Step 3: build an amplifier.

A project log for Modernizing a 1960s Intercom

So you've bought a house with an old intercom. Trash it? No way! Make it useful again.

Jorj BauerJorj Bauer 01/11/2016 at 22:180 Comments

I've got a small pile of LM386 amplifiers that will never see the light of day. Way back when, I loved building little amps for things and somehow got it in to my skull that I should have stock of these sitting around. Along with some LM741 op-amps. I dunno.

Anyway, huzzah! My stupidity as a younger me is to the benefit of my good friend: it's easy enough to build a LM386 amplifier with quite significant gain. And just his luck: I've got one that's already built that I can do some quick tests with.

Empirical testing: a gain somewhere between 20 and 50 seems about right. The datasheet for the LM386 has a 50-gain amp which means absolutely no thinking on my part about the amp itself. I like that, even knowing it'll be a compromise.

The more important question is: how am I gonna power this thing?

The two most important characteristics of any finished engineering product are:

(1) how does it look? and

(2) how does it perform?

(Sadly, that first one is almost always before that second one.)

The plan, then, is to re-use the RCA input and put an amp inline, inside the intercom. There's plenty of room inside, and the intercom runs off of a 20v AC center-tapped transformer.

The LM386 is a pretty versatile amplifier. It runs over a wide voltage range, but 20 is really pushing it. So, a quick full-wave bridge rectifier and some too-small filter caps from the center tap, then, and we've got a 10-ish volt DC supply.

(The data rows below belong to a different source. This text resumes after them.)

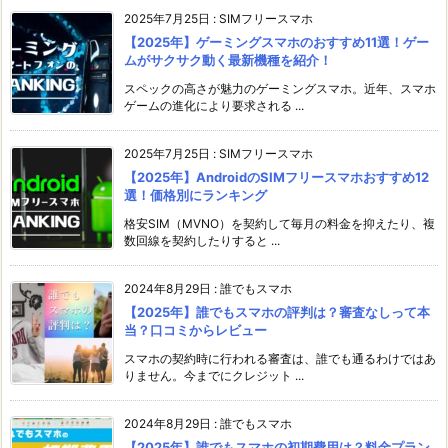
2025年7月25日
:
SIMフリースマホ
【2025年】ゲーミングスマホのおすすめ11選！ゲー
ムがサクサク動く最新機種を紹介！
スペックの高さが魅力のゲーミングスマホ。近年、スマホ
ゲームの進化により要求される ...
2025年7月25日
:
SIMフリースマホ
【2025年】AndroidのSIMフリースマホおすすめ12
選！価格別にランキング
格安SIM（MVNO）を契約して毎月の料金を抑えたり、複
数回線を契約したりすると ...
2024年8月29日
:
誰でもスマホ
【2025年】誰でもスマホの評判は？審査なしって本
当？口コミからレビュー
スマホの契約時に行われる審査は、誰でも通るわけではあ
りません。今までにクレジット ...
2024年8月29日
:
誰でもスマホ
【2025年】誰でもスマホの初期費用は？料金プラン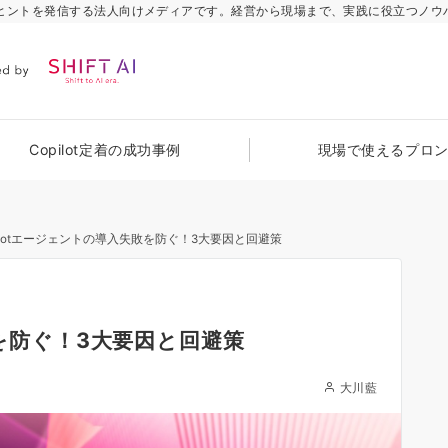
のヒントを発信する法人向けメディアです。経営から現場まで、実践に役立つノウ
Copilot定着の成功事例
現場で使えるプロ
pilotエージェントの導入失敗を防ぐ！3大要因と回避策
敗を防ぐ！3大要因と回避策
大川藍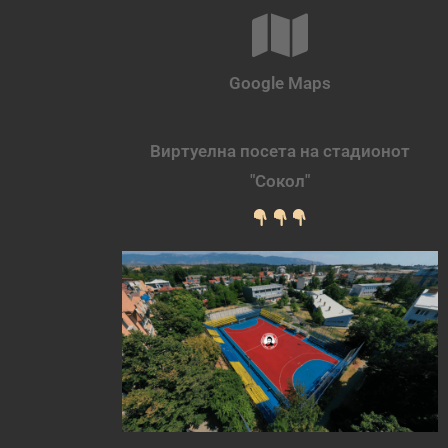
Google Maps
Виртуелна посета на стадионот
"Сокол"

There are three actual serious questions to consider at this point. Firstly: is this going to pull more current than the transformer can handle? To which the answer is really, seriously, no. The transformer for this thing is a beast, presumably because the long wire feed from the transformer (in the basement) to the head-end (literally on the far corner of the house), including all of the other units in the house, is large. It's obvious from this arrangement why this is an AC set up instead of DC (where the resistance losses would be tremendous, and possibly a fire hazard). So I'm not worried about pulling an extra few hundred milliamps.

The second question is: how do I safely enclose this so that it doesn't short something out? Well, I've got some small plastic project enclosures, and I think I can just jam an LM386 with full wave bridge rectifier in to one. With some difficulty. But the enclosure is snap-together, and should be fine for this application.

The third question is: how is it going to sound? The LM386 is a notoriously noisy little bugger. Circuits made with it are generally unshielded, and the chip will happily pick up noise on the power line. Or the input. Or the output (yes, seriously). While there's no way to know until I get it in there, I can take some reasonable precautions: shielded input and output wires (cut off of an old pair of headphones, actually) and a plentiful supply of various RFI supressor beads just in case. Which I hope I won't need.